* WHAT YOU SHOULD DO
Please copy all the lines that follow, word for word.

* MATERIAL FOR THIS EXERCISE
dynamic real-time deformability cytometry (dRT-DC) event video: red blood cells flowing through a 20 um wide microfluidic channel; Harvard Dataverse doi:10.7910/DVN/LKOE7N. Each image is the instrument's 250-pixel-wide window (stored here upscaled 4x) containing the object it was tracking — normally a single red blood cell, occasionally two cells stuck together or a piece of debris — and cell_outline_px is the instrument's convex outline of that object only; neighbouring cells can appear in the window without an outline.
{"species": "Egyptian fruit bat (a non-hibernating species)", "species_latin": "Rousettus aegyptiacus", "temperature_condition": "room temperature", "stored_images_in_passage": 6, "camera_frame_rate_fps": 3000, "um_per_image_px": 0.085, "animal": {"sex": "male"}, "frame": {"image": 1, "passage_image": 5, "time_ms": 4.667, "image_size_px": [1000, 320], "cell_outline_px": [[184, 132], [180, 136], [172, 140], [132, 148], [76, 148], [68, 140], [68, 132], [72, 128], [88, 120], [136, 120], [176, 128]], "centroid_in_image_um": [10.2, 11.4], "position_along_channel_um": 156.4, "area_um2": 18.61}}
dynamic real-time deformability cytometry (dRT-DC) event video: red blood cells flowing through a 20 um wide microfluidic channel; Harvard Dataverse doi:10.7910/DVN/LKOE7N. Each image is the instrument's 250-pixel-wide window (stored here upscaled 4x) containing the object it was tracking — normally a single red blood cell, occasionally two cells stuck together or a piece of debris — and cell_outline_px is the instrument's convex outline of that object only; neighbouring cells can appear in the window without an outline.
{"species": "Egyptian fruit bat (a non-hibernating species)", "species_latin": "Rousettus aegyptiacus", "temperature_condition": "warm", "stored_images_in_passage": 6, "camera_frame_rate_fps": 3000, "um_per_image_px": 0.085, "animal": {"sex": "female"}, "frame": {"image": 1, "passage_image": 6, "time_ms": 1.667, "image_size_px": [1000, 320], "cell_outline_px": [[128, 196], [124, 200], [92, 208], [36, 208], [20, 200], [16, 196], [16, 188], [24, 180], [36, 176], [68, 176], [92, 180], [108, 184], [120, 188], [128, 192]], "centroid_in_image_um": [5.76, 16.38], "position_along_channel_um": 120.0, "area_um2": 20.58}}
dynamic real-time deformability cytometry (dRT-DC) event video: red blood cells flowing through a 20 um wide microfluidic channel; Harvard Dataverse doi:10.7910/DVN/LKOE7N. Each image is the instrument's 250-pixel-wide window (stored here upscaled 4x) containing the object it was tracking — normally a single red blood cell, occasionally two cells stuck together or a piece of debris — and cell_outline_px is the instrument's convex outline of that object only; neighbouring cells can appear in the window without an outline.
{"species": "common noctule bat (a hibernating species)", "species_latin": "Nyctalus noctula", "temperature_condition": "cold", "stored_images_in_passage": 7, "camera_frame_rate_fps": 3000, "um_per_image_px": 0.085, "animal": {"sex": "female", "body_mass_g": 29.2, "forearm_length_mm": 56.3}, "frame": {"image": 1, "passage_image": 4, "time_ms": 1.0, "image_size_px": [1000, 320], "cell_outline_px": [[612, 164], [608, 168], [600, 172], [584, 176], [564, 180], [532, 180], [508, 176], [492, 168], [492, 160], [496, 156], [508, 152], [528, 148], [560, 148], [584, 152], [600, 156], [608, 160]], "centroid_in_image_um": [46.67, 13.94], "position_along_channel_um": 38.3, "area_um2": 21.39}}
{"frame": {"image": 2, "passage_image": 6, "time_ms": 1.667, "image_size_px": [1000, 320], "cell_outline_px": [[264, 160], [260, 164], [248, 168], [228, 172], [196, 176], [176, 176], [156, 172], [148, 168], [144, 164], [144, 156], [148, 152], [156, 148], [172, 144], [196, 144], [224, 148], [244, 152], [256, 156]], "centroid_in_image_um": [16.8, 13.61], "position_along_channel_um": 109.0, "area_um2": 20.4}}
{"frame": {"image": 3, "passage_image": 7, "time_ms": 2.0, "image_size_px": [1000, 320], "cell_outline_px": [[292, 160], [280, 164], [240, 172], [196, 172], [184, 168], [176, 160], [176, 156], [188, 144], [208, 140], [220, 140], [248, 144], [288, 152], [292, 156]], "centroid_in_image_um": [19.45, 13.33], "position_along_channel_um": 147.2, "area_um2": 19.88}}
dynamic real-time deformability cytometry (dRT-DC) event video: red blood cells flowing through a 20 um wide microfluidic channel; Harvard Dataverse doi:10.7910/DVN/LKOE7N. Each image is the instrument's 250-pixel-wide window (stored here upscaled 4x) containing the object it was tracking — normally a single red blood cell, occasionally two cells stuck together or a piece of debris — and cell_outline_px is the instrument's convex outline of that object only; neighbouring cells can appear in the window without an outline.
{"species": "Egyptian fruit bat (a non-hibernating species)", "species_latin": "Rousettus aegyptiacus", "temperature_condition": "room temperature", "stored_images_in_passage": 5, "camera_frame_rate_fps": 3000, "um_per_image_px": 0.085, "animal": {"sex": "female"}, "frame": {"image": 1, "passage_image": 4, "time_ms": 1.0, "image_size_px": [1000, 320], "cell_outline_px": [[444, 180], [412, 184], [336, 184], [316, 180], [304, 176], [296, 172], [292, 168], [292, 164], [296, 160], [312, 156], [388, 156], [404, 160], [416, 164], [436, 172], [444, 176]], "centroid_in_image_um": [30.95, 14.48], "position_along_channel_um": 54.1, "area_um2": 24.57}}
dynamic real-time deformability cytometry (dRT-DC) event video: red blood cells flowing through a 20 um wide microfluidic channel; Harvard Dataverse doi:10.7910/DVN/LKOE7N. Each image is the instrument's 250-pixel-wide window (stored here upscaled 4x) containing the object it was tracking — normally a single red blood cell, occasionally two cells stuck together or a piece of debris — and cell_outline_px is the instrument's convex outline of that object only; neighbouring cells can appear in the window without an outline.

* COMPLETE OUTPUT
dynamic real-time deformability cytometry (dRT-DC) event video: red blood cells flowing through a 20 um wide microfluidic channel; Harvard Dataverse doi:10.7910/DVN/LKOE7N. Each image is the instrument's 250-pixel-wide window (stored here upscaled 4x) containing the object it was tracking — normally a single red blood cell, occasionally two cells stuck together or a piece of debris — and cell_outline_px is the instrument's convex outline of that object only; neighbouring cells can appear in the window without an outline.
{"species": "Egyptian fruit bat (a non-hibernating species)", "species_latin": "Rousettus aegyptiacus", "temperature_condition": "room temperature", "stored_images_in_passage": 6, "camera_frame_rate_fps": 3000, "um_per_image_px": 0.085, "animal": {"sex": "male"}, "frame": {"image": 1, "passage_image": 5, "time_ms": 4.667, "image_size_px": [1000, 320], "cell_outline_px": [[184, 132], [180, 136], [172, 140], [132, 148], [76, 148], [68, 140], [68, 132], [72, 128], [88, 120], [136, 120], [176, 128]], "centroid_in_image_um": [10.2, 11.4], "position_along_channel_um": 156.4, "area_um2": 18.61}}
dynamic real-time deformability cytometry (dRT-DC) event video: red blood cells flowing through a 20 um wide microfluidic channel; Harvard Dataverse doi:10.7910/DVN/LKOE7N. Each image is the instrument's 250-pixel-wide window (stored here upscaled 4x) containing the object it was tracking — normally a single red blood cell, occasionally two cells stuck together or a piece of debris — and cell_outline_px is the instrument's convex outline of that object only; neighbouring cells can appear in the window without an outline.
{"species": "Egyptian fruit bat (a non-hibernating species)", "species_latin": "Rousettus aegyptiacus", "temperature_condition": "warm", "stored_images_in_passage": 6, "camera_frame_rate_fps": 3000, "um_per_image_px": 0.085, "animal": {"sex": "female"}, "frame": {"image": 1, "passage_image": 6, "time_ms": 1.667, "image_size_px": [1000, 320], "cell_outline_px": [[128, 196], [124, 200], [92, 208], [36, 208], [20, 200], [16, 196], [16, 188], [24, 180], [36, 176], [68, 176], [92, 180], [108, 184], [120, 188], [128, 192]], "centroid_in_image_um": [5.76, 16.38], "position_along_channel_um": 120.0, "area_um2": 20.58}}
dynamic real-time deformability cytometry (dRT-DC) event video: red blood cells flowing through a 20 um wide microfluidic channel; Harvard Dataverse doi:10.7910/DVN/LKOE7N. Each image is the instrument's 250-pixel-wide window (stored here upscaled 4x) containing the object it was tracking — normally a single red blood cell, occasionally two cells stuck together or a piece of debris — and cell_outline_px is the instrument's convex outline of that object only; neighbouring cells can appear in the window without an outline.
{"species": "common noctule bat (a hibernating species)", "species_latin": "Nyctalus noctula", "temperature_condition": "cold", "stored_images_in_passage": 7, "camera_frame_rate_fps": 3000, "um_per_image_px": 0.085, "animal": {"sex": "female", "body_mass_g": 29.2, "forearm_length_mm": 56.3}, "frame": {"image": 1, "passage_image": 4, "time_ms": 1.0, "image_size_px": [1000, 320], "cell_outline_px": [[612, 164], [608, 168], [600, 172], [584, 176], [564, 180], [532, 180], [508, 176], [492, 168], [492, 160], [496, 156], [508, 152], [528, 148], [560, 148], [584, 152], [600, 156], [608, 160]], "centroid_in_image_um": [46.67, 13.94], "position_along_channel_um": 38.3, "area_um2": 21.39}}
{"frame": {"image": 2, "passage_image": 6, "time_ms": 1.667, "image_size_px": [1000, 320], "cell_outline_px": [[264, 160], [260, 164], [248, 168], [228, 172], [196, 176], [176, 176], [156, 172], [148, 168], [144, 164], [144, 156], [148, 152], [156, 148], [172, 144], [196, 144], [224, 148], [244, 152], [256, 156]], "centroid_in_image_um": [16.8, 13.61], "position_along_channel_um": 109.0, "area_um2": 20.4}}
{"frame": {"image": 3, "passage_image": 7, "time_ms": 2.0, "image_size_px": [1000, 320], "cell_outline_px": [[292, 160], [280, 164], [240, 172], [196, 172], [184, 168], [176, 160], [176, 156], [188, 144], [208, 140], [220, 140], [248, 144], [288, 152], [292, 156]], "centroid_in_image_um": [19.45, 13.33], "position_along_channel_um": 147.2, "area_um2": 19.88}}
dynamic real-time deformability cytometry (dRT-DC) event video: red blood cells flowing through a 20 um wide microfluidic channel; Harvard Dataverse doi:10.7910/DVN/LKOE7N. Each image is the instrument's 250-pixel-wide window (stored here upscaled 4x) containing the object it was tracking — normally a single red blood cell, occasionally two cells stuck together or a piece of debris — and cell_outline_px is the instrument's convex outline of that object only; neighbouring cells can appear in the window without an outline.
{"species": "Egyptian fruit bat (a non-hibernating species)", "species_latin": "Rousettus aegyptiacus", "temperature_condition": "room temperature", "stored_images_in_passage": 5, "camera_frame_rate_fps": 3000, "um_per_image_px": 0.085, "animal": {"sex": "female"}, "frame": {"image": 1, "passage_image": 4, "time_ms": 1.0, "image_size_px": [1000, 320], "cell_outline_px": [[444, 180], [412, 184], [336, 184], [316, 180], [304, 176], [296, 172], [292, 168], [292, 164], [296, 160], [312, 156], [388, 156], [404, 160], [416, 164], [436, 172], [444, 176]], "centroid_in_image_um": [30.95, 14.48], "position_along_channel_um": 54.1, "area_um2": 24.57}}
dynamic real-time deformability cytometry (dRT-DC) event video: red blood cells flowing through a 20 um wide microfluidic channel; Harvard Dataverse doi:10.7910/DVN/LKOE7N. Each image is the instrument's 250-pixel-wide window (stored here upscaled 4x) containing the object it was tracking — normally a single red blood cell, occasionally two cells stuck together or a piece of debris — and cell_outline_px is the instrument's convex outline of that object only; neighbouring cells can appear in the window without an outline.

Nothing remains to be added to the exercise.